--- Data listing ---

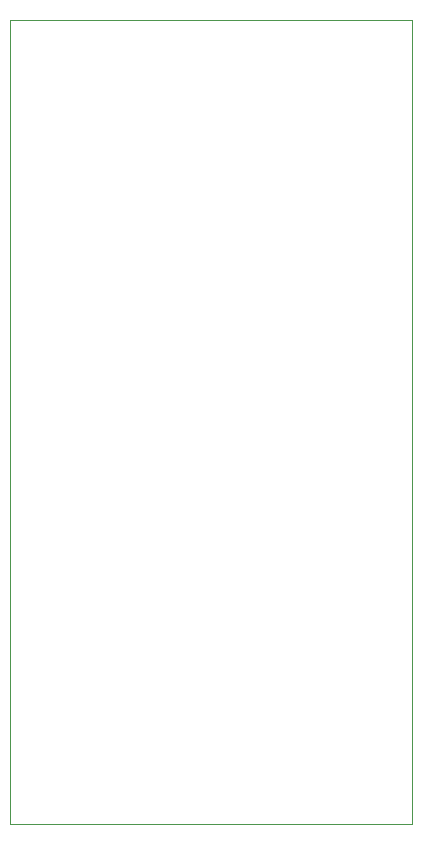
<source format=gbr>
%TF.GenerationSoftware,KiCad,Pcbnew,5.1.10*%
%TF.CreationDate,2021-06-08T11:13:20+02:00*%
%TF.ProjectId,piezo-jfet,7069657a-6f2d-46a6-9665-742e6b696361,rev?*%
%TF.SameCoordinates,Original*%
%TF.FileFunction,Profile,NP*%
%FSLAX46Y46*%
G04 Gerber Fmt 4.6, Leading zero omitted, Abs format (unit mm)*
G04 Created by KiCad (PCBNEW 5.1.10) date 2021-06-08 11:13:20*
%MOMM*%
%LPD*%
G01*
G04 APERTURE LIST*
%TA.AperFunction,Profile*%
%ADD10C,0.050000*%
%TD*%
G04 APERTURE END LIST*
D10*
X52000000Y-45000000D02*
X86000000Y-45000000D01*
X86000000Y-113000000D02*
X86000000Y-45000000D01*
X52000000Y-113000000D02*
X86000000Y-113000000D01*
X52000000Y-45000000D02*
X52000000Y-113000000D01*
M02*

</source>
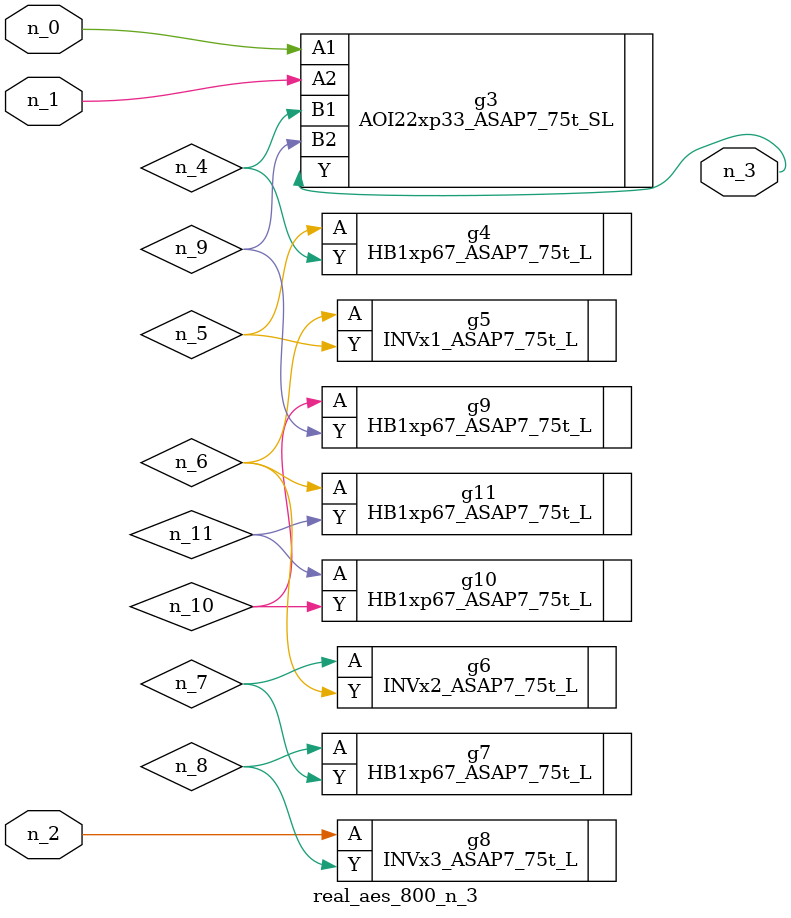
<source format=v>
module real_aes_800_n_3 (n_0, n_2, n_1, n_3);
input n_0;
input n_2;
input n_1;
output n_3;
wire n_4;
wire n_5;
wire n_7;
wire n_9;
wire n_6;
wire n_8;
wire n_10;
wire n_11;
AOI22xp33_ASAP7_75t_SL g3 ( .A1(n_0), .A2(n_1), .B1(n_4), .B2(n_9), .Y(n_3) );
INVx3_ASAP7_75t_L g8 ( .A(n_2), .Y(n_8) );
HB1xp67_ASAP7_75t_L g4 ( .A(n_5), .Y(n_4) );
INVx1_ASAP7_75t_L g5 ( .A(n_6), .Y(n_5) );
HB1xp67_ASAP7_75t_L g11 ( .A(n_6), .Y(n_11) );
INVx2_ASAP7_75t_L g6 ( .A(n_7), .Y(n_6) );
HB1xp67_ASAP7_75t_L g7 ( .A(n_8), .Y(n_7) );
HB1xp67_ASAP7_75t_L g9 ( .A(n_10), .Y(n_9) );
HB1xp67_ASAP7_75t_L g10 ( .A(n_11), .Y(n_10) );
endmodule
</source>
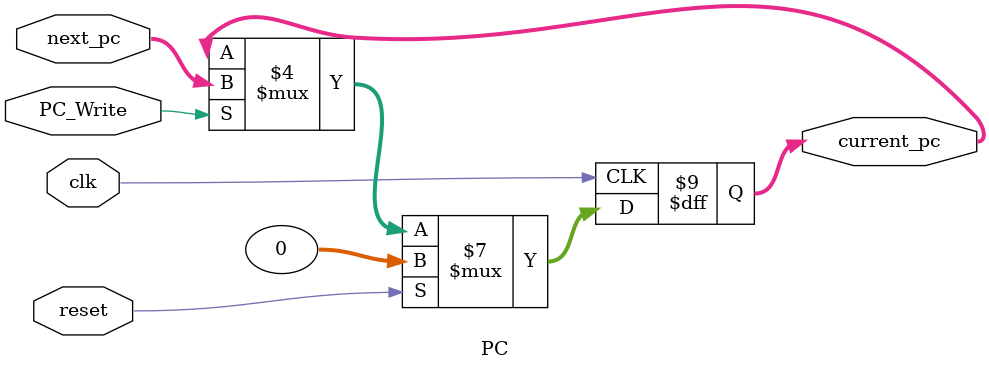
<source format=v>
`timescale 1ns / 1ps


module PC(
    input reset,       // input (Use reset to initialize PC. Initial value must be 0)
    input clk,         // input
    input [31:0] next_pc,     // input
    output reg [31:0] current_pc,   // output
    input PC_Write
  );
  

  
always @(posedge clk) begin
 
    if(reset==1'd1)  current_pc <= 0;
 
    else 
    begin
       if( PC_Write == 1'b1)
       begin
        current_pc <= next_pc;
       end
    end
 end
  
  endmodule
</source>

---

Give back, word for word, the lines from the one containing "module real_aes_800_n_3 (n_0, n_2, n_1, n_3);" through the last line of the listing above; include both ends and exclude the pictures.

## Solution to this task
module real_aes_800_n_3 (n_0, n_2, n_1, n_3);
input n_0;
input n_2;
input n_1;
output n_3;
wire n_4;
wire n_5;
wire n_7;
wire n_9;
wire n_6;
wire n_8;
wire n_10;
wire n_11;
AOI22xp33_ASAP7_75t_SL g3 ( .A1(n_0), .A2(n_1), .B1(n_4), .B2(n_9), .Y(n_3) );
INVx3_ASAP7_75t_L g8 ( .A(n_2), .Y(n_8) );
HB1xp67_ASAP7_75t_L g4 ( .A(n_5), .Y(n_4) );
INVx1_ASAP7_75t_L g5 ( .A(n_6), .Y(n_5) );
HB1xp67_ASAP7_75t_L g11 ( .A(n_6), .Y(n_11) );
INVx2_ASAP7_75t_L g6 ( .A(n_7), .Y(n_6) );
HB1xp67_ASAP7_75t_L g7 ( .A(n_8), .Y(n_7) );
HB1xp67_ASAP7_75t_L g9 ( .A(n_10), .Y(n_9) );
HB1xp67_ASAP7_75t_L g10 ( .A(n_11), .Y(n_10) );
endmodule
</source>
<source format=v>
`timescale 1ns / 1ps


module PC(
    input reset,       // input (Use reset to initialize PC. Initial value must be 0)
    input clk,         // input
    input [31:0] next_pc,     // input
    output reg [31:0] current_pc,   // output
    input PC_Write
  );
  

  
always @(posedge clk) begin
 
    if(reset==1'd1)  current_pc <= 0;
 
    else 
    begin
       if( PC_Write == 1'b1)
       begin
        current_pc <= next_pc;
       end
    end
 end
  
  endmodule
</source>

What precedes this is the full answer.